Bruno Sinopoli received the Dr. Eng. degree from the University of Padova in 1998 and his M.S. and Ph.D. in Electrical Engineering from the University of California at Berkeley, in 2003 and 2005 respectively. After a postdoctoral position at Stanford University, Dr. Sinopoli joined the faculty at Carnegie Mellon University where he is an associate professor in the Department of Electrical and Computer Engineering with courtesy appointments in Mechanical Engineering and in the Robotics Institute and co-director of the Smart Infrastructure Institute, a research center aimed at advancing innovation in the modeling analysis and design of smart infrastructure. Dr. Sinopoli was awarded the 2006 Eli Jury Award for outstanding research achievement in the areas of systems, communications, control and signal processing at U.C. Berkeley, the 2010 George Tallman Ladd Research Award from Carnegie Mellon University and the NSF Career award in 2010. 

Advances in very large-scale integration and microelectromechanical system technology have boosted the development of micro sensor integrated systems. Such systems combine computing, storage, radio technology, and energy source on a single chip. When distributed over a wide area, networks of these embedded devices can perform a variety of tasks that range from environmental monitoring and military surveillance, to navigation and control of a moving vehicle.

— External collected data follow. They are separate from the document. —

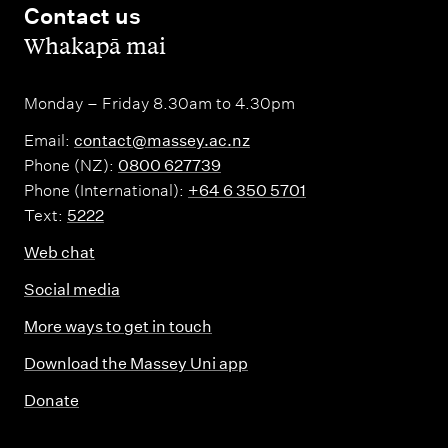
Contact us
,
Whakapā mai
Monday – Friday 8.30am to 4.30pm
Email:
contact@massey.ac.nz
Phone (NZ):
0800 627739
Phone (International):
+64 6 350 5701
Text:
5222
Web chat
Social media
More ways to get in touch
Download the Massey Uni app
Donate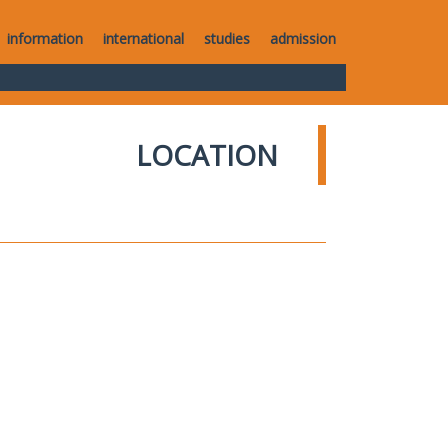
information
international
studies
admission
LOCATION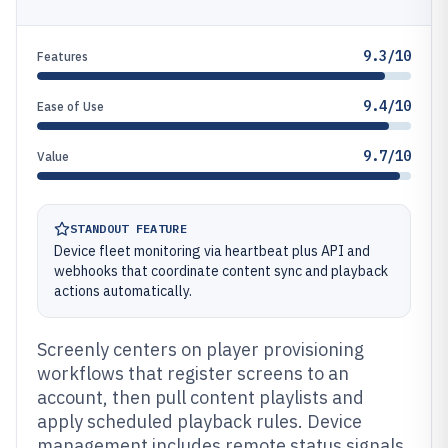
9.3/10
Features
9.4/10
Ease of Use
9.7/10
Value
STANDOUT FEATURE
Device fleet monitoring via heartbeat plus API and
webhooks that coordinate content sync and playback
actions automatically.
Screenly centers on player provisioning
workflows that register screens to an
account, then pull content playlists and
apply scheduled playback rules. Device
management includes remote status signals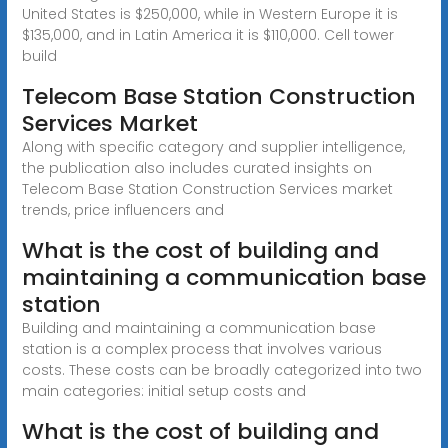
United States is $250,000, while in Western Europe it is
$135,000, and in Latin America it is $110,000. Cell tower
build
Telecom Base Station Construction
Services Market
Along with specific category and supplier intelligence,
the publication also includes curated insights on
Telecom Base Station Construction Services market
trends, price influencers and
What is the cost of building and
maintaining a communication base
station
Building and maintaining a communication base
station is a complex process that involves various
costs. These costs can be broadly categorized into two
main categories: initial setup costs and
What is the cost of building and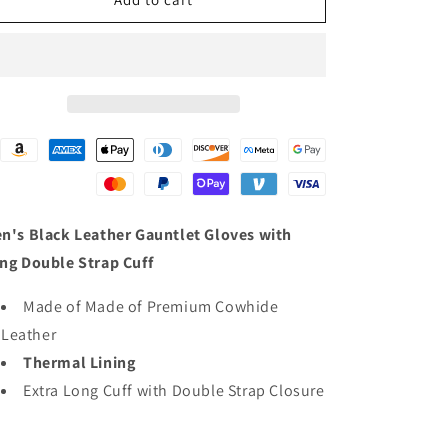
Black
Black
Leather
Leather
Warm
Warm
Lining
Lining
Gauntlet
Gauntlet
Motorcycle
Motorcycle
Hand
Hand
Gloves
Gloves
W/
W/
Double
Double
Strap
Strap
n's Black Leather Gauntlet Gloves with
Cuff
Cuff
ng Double Strap Cuff
Pull-
Pull-
on
on
Made of Made of Premium Cowhide
Closure
Closure
Leather
Thermal Lining
Extra Long Cuff with Double Strap Closure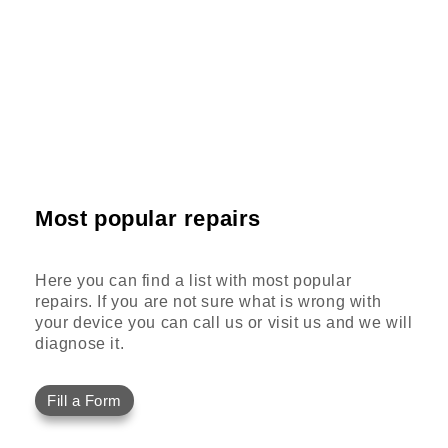
Most popular repairs
Here you can find a list with most popular
repairs. If you are not sure what is wrong with
your device you can call us or visit us and we will
diagnose it.
Fill a Form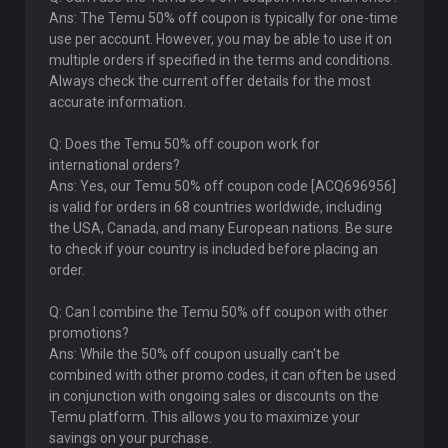
Ans: The Temu 50% off coupon is typically for one-time
use per account. However, you may be able to use it on
multiple orders if specified in the terms and conditions.
Always check the current offer details for the most
accurate information.
Q: Does the Temu 50% off coupon work for
international orders?
Ans: Yes, our Temu 50% off coupon code [ACQ696956]
is valid for orders in 68 countries worldwide, including
the USA, Canada, and many European nations. Be sure
to check if your country is included before placing an
order.
Q: Can I combine the Temu 50% off coupon with other
promotions?
Ans: While the 50% off coupon usually can't be
combined with other promo codes, it can often be used
in conjunction with ongoing sales or discounts on the
Temu platform. This allows you to maximize your
savings on your purchase.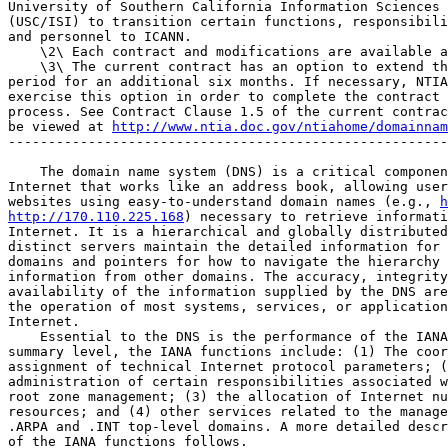
University of Southern California Information Sciences 
(USC/ISI) to transition certain functions, responsibili
and personnel to ICANN.

    \2\ Each contract and modifications are available a
    \3\ The current contract has an option to extend th
period for an additional six months. If necessary, NTIA
exercise this option in order to complete the contract 
process. See Contract Clause 1.5 of the current contrac
be viewed at 
http://www.ntia.doc.gov/ntiahome/domainnam
-------------------------------------------------------
    The domain name system (DNS) is a critical componen
Internet that works like an address book, allowing user
websites using easy-to-understand domain names (e.g., 
h
http://170.110.225.168
) necessary to retrieve informati
Internet. It is a hierarchical and globally distributed
distinct servers maintain the detailed information for 
domains and pointers for how to navigate the hierarchy 
information from other domains. The accuracy, integrity
availability of the information supplied by the DNS are
the operation of most systems, services, or application
Internet.

    Essential to the DNS is the performance of the IANA
summary level, the IANA functions include: (1) The coor
assignment of technical Internet protocol parameters; (
administration of certain responsibilities associated w
root zone management; (3) the allocation of Internet nu
resources; and (4) other services related to the manage
.ARPA and .INT top-level domains. A more detailed descr
of the IANA functions follows.
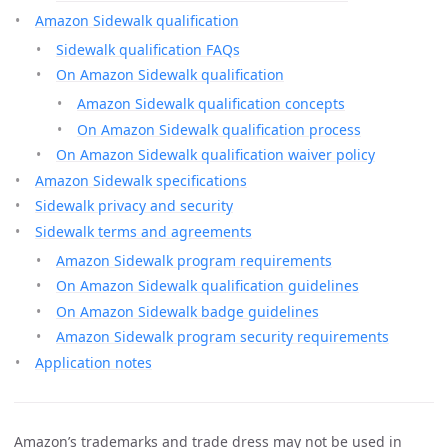
Amazon Sidewalk qualification
Sidewalk qualification FAQs
On Amazon Sidewalk qualification
Amazon Sidewalk qualification concepts
On Amazon Sidewalk qualification process
On Amazon Sidewalk qualification waiver policy
Amazon Sidewalk specifications
Sidewalk privacy and security
Sidewalk terms and agreements
Amazon Sidewalk program requirements
On Amazon Sidewalk qualification guidelines
On Amazon Sidewalk badge guidelines
Amazon Sidewalk program security requirements
Application notes
Amazon’s trademarks and trade dress may not be used in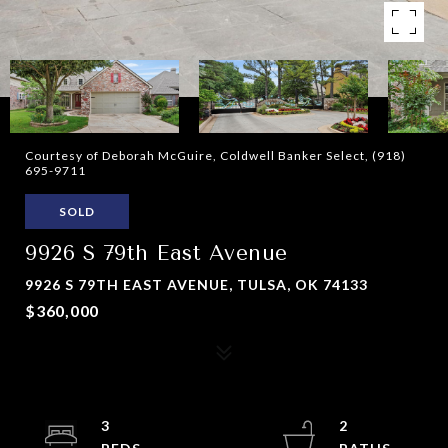
Courtesy of Deborah McGuire, Coldwell Banker Select, (918)
695-9711
SOLD
9926 S 79th East Avenue
9926 S 79TH EAST AVENUE, TULSA, OK 74133
$360,000
3
2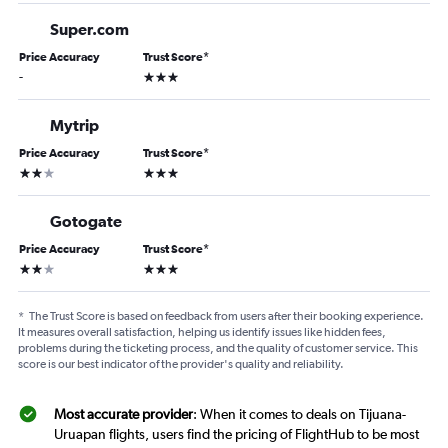
Super.com
Price Accuracy
Trust Score
*
3 stars
-
Mytrip
Price Accuracy
Trust Score
*
2 stars
3 stars
Gotogate
Price Accuracy
Trust Score
*
2 stars
3 stars
*
The Trust Score is based on feedback from users after their booking experience.
It measures overall satisfaction, helping us identify issues like hidden fees,
problems during the ticketing process, and the quality of customer service. This
score is our best indicator of the provider's quality and reliability.
Most accurate provider
: When it comes to deals on Tijuana-
Uruapan flights, users find the pricing of FlightHub to be most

A common feature of these systems is the presence of significant communication delays and data loss across the network. From the point of view of control theory, significant delay is equivalent to loss, as data needs to arrive to its destination in time to be used for control. In short, communication and control become tightly coupled such that the two issues cannot be addressed independently. Bruno Sinopoli's research interest focuses on the analysis and design of networked embedded control systems, with applications to sensor actuators networks.